ZPBP
The ZPB2 Gene: Its Role in Health and Disease
Introduction
The ZPB2 gene, also known as the zona pellucida glycoprotein B2 gene, plays a crucial role in human reproduction, fertilization, and early embryonic development. In this comprehensive guide, we will explore the ZPB2 gene, its function, associated diseases, and the latest research advancements.
Description
The ZPB2 gene is located on chromosome 1 and codes for a protein that is present in the zona pellucida, the protective layer that surrounds mammalian eggs. The zona pellucida facilitates fertilization by interacting with sperm, allowing only compatible sperm to penetrate the egg.
Associated Diseases
Mutations or variations in the ZPB2 gene have been linked to several reproductive disorders, including:
- Infertility: Mutations in ZPB2 can impair sperm binding and fertilization, leading to infertility in both men and women.

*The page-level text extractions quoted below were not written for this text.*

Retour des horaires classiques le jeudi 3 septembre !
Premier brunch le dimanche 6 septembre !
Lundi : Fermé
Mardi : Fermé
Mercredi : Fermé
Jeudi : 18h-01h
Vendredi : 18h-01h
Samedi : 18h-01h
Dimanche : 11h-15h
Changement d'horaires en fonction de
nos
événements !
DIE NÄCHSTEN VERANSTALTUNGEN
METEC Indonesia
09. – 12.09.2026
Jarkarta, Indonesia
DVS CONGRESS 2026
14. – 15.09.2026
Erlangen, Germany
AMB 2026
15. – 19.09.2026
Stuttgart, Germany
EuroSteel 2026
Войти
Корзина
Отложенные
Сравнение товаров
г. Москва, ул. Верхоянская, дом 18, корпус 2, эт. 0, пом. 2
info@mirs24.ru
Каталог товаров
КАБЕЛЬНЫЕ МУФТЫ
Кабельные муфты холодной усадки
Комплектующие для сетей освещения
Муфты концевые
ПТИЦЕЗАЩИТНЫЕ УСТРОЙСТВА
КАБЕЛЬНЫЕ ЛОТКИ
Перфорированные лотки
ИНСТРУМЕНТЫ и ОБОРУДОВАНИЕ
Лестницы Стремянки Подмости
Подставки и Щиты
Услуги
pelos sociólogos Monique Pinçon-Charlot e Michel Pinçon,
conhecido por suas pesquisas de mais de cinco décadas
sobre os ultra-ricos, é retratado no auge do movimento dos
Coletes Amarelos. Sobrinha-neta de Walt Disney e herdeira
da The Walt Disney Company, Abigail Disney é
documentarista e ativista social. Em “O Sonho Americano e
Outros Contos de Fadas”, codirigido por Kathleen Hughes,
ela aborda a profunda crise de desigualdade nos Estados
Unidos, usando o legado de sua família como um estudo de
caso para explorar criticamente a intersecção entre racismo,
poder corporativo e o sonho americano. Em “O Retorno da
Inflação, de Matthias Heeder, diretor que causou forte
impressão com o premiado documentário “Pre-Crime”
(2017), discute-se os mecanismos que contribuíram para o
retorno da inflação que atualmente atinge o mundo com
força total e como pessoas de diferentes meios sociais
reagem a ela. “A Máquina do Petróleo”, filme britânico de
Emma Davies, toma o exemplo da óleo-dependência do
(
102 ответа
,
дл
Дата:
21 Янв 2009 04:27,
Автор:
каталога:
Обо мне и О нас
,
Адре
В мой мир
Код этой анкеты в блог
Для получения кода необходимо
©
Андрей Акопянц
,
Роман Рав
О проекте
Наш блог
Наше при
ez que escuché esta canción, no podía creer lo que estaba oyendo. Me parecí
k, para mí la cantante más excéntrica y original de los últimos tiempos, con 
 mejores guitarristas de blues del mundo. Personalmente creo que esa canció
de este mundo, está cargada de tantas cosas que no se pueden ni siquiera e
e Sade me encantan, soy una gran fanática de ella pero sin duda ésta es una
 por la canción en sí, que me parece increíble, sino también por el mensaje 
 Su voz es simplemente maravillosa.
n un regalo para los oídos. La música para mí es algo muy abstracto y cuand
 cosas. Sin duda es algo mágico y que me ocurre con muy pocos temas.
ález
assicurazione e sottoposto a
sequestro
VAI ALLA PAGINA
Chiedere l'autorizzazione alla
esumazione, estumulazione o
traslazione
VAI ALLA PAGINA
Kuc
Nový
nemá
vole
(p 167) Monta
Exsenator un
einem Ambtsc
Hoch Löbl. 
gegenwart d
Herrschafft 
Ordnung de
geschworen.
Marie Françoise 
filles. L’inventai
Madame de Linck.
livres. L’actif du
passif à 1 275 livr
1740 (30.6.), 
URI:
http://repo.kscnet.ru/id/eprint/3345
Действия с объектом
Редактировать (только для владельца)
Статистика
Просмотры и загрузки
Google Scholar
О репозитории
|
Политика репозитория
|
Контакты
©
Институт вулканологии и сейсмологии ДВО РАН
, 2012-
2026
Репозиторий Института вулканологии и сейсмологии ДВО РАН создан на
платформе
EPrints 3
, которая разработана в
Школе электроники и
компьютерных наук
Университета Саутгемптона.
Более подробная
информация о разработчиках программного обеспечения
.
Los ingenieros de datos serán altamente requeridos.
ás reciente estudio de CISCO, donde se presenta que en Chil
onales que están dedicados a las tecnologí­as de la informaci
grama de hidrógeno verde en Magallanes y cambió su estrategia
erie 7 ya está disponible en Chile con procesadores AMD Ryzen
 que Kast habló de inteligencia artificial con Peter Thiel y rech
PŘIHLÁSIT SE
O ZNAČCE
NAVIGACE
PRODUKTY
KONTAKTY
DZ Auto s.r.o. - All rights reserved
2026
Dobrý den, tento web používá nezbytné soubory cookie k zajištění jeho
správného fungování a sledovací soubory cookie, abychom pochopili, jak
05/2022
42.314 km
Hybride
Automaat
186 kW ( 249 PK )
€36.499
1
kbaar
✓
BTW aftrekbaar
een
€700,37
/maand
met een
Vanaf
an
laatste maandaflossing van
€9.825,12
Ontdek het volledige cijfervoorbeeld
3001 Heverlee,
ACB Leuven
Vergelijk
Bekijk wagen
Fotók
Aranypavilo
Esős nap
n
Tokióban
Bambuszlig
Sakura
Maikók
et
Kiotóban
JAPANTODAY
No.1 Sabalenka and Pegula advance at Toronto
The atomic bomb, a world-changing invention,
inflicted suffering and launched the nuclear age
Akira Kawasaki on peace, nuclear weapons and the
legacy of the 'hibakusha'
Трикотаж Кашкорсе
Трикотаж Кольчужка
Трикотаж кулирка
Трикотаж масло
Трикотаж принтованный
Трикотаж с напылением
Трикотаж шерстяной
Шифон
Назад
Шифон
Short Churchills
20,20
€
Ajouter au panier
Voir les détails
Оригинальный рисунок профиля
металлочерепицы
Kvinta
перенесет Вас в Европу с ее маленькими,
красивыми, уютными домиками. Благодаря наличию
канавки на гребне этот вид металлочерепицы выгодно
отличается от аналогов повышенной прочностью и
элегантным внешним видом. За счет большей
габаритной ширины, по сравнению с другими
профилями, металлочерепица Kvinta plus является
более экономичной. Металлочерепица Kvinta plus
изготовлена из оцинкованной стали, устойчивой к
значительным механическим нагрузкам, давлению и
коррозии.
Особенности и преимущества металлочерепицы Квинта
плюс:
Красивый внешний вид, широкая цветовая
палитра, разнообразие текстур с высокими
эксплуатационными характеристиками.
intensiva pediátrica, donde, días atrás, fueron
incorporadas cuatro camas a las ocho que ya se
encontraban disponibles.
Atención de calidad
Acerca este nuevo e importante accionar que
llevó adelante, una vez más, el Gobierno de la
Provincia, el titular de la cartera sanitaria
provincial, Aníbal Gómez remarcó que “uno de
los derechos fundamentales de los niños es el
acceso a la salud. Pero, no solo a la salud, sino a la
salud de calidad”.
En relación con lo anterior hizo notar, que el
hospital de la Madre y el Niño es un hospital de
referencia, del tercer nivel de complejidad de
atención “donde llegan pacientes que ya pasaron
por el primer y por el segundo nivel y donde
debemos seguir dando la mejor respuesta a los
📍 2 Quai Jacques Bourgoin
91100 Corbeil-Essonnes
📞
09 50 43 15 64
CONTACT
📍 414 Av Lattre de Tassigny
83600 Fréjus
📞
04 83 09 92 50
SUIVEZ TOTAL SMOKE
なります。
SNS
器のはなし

- Miscarriage: Some ZPB2 mutations have been associated with an increased risk of miscarriage.
- Abnormal Embryonic Development: ZPB2 plays a role in early embryonic development and mutations in this gene can lead to developmental abnormalities in the fetus.
Did you Know ?
- Studies have shown that mutations in ZPB2 are found in approximately 1-2% of infertile couples.